La resolución de la Dirección General de Impacto y Riesgo Ambiental (DGIRA), correspondiente al expediente 23QR2024U0051, determinó que las obras planteadas podrían generar afectaciones al ecosistema lagunar, particularmente en zonas con presencia de manglar, además de intervenir directamente el cuerpo de agua.
El proyecto, promovido por Capital de Restaurantes, contemplaba un restaurante tipo steak house de tres niveles —sótano, planta baja y primer nivel—, con una superficie construida de 2 mil 168.34 metros cuadrados y una altura máxima de 12.4 metros.

Uno de los principales puntos de preocupación fue la instalación de 21 pilotes de concreto para sostener la estructura que se extendería hacia la laguna, lo que implicaría una intervención directa en el cuerpo de agua y podría modificar su dinámica hidrológica.
La autoridad ambiental también identificó en el área vegetación de manglar, entre ella mangle rojo (Rhizophora mangle) y mangle botoncillo (Conocarpus erectus), ecosistemas relevantes para la biodiversidad, la protección costera y el funcionamiento hidrológico de la Laguna Nichupté.
De acuerdo con el análisis realizado mediante el Sistema de Información Geográfica para la Evaluación del Impacto Ambiental (Sigeia), el proyecto implicaba además un cambio de uso de suelo en terrenos forestales y posibles modificaciones a las condiciones naturales del sitio.
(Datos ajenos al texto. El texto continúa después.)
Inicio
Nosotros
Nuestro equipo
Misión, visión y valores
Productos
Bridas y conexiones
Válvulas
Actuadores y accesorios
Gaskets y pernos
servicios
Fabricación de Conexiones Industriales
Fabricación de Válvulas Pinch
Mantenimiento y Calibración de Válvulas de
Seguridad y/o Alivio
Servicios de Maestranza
Otro elemento considerado fue que las obras no se limitarían estrictamente a la superficie concesionada de 412.609 metros cuadrados de Zona Federal Marítimo Terrestre (Zofemat), sustentada en el resolutivo DGZF1053/18 de 2018 y su modificación de 2020, sino que avanzarían hacia el interior de la laguna.
En el predio también permanecen columnas metálicas de una obra anterior inconclusa, infraestructura que formaba parte de las condiciones existentes, pero que no eximía al nuevo proyecto de acreditar su viabilidad ambiental.
Con base en estos elementos y bajo los principios precautorio e in dubio pro natura, la DGIRA concluyó que no existían condiciones suficientes para autorizar el proyecto en los términos planteados y, con fundamento en la Ley General del Equilibrio Ecológico y la Protección al Ambiente, negó la autorización de impacto ambiental y dio por concluido el procedimiento.